The word hospice itself originated in medieval times, a derivative of the Latin “hospes” meaning host or guest. Hospice as a concept appears initially in the mid-1800s to describe caring for dying patients and is based on the model created by Mrs. Jeanne Garnier, the founder of the Dames de Calaire in Lyon, France. The Irish Sisters of Charity adopted it when they created Our Lady’s Hospice in Dublin, Ireland, in 1879 and then again when they opened St. Joseph’s Hospice in Hackney, London, England, in 1905. It wasn’t until 1974 though that the first hospice was established in the United States.

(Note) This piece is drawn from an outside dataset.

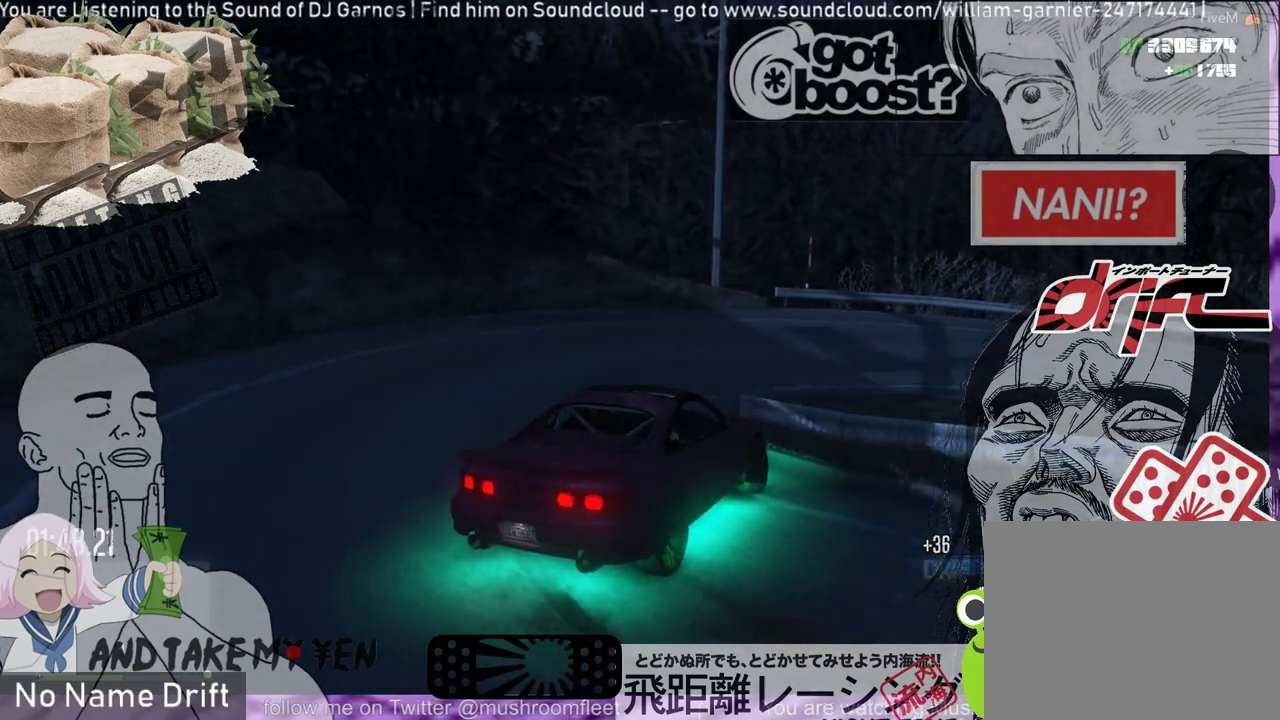
{"buttons": [], "left_stick": "center", "events": [[167, "left_stick", "center"]]}
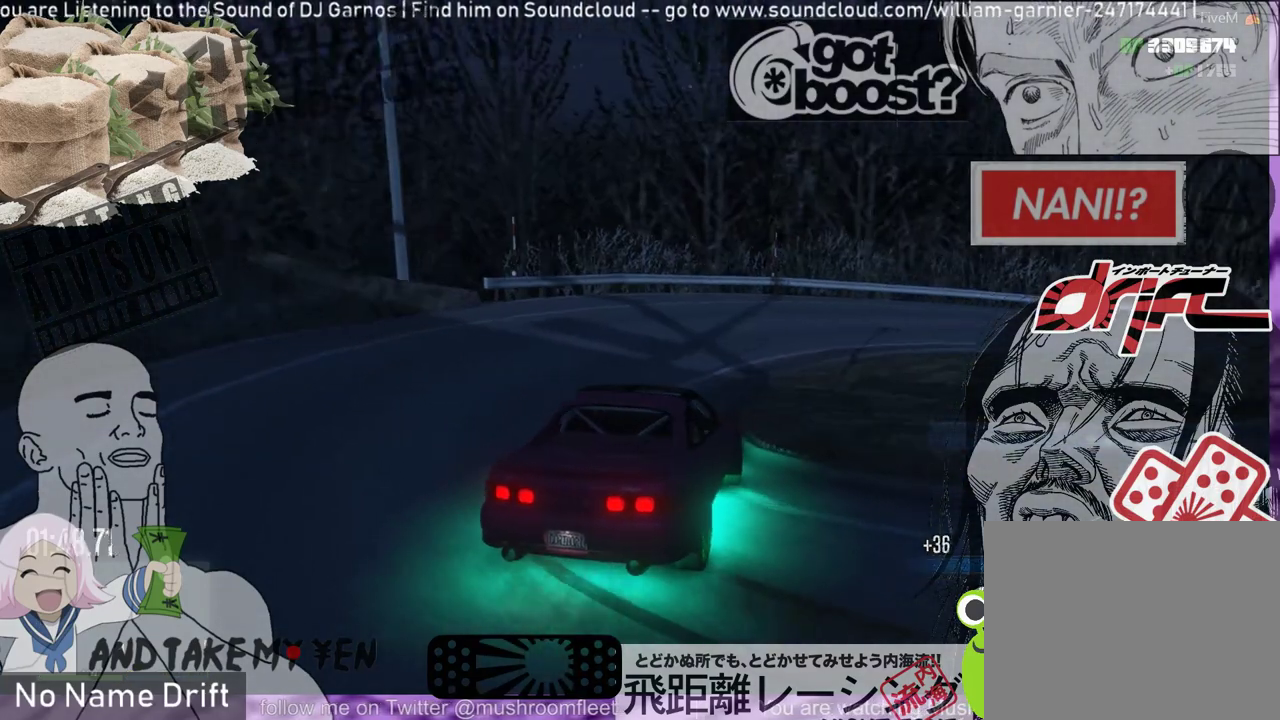
{"buttons": [], "left_stick": "center", "events": []}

Today, hospice is available through Medicare to critically/terminally ill patients who are declining and expected to die within six months, although they often live longer. The individual agrees to forgo any kind of aggressive medical intervention including curative treatment. The vast majority of hospice is covered by Medicare, though some is paid for by private insurance, Medicaid and the Department of Veterans Affairs. Hospice agencies develop a specific care plan for each patient to treat the symptoms of the person’s illness and are on call 24 hours a day, seven days a week.

One of the biggest misnomers about hospice care is that accepting a referral to hospice means that the individual is “throwing in the towel” and giving up on life. For this reason, it is not unusual that people may be discouraged by family members. But when the medical team determines that there is nothing else clinically that can be done and the terminally ill person is psychologically ready, hospice can be the best and most humane choice for reducing physical pain, maximizing emotional well-being and enhancing spiritual peace. It is not unusual to see someone on hospice actually begin to feel better due to the layer of care provided by the hospice team.  

In choosing hospice, the individual has made the decision, in the event of a crisis, not to go to the hospital or to call 911. Rather, all phone calls for help are made directly to the hospice organization. And if, for whatever reason, a person changes their mind, they always maintain the authority to revoke their hospice benefit and revert to calling 911, going to the hospital or resuming treatment.

While we can be certain that there will always be a modicum of discomfort about uttering the ‘h’ word, the truth is that hospice care wholly focused on comfort and peace is a true gift. At JHCN, we take pride in meeting each person where they are and thoughtfully addressing their whole range of needs in an honest, caring and loving way. Most of all, we provide the unique opportunity — through our social workers, clergy, volunteers and Life Enrichment specialists — that when the body can no longer be healed, we focus on the holy responsibility to assist in healing the spirit and the soul.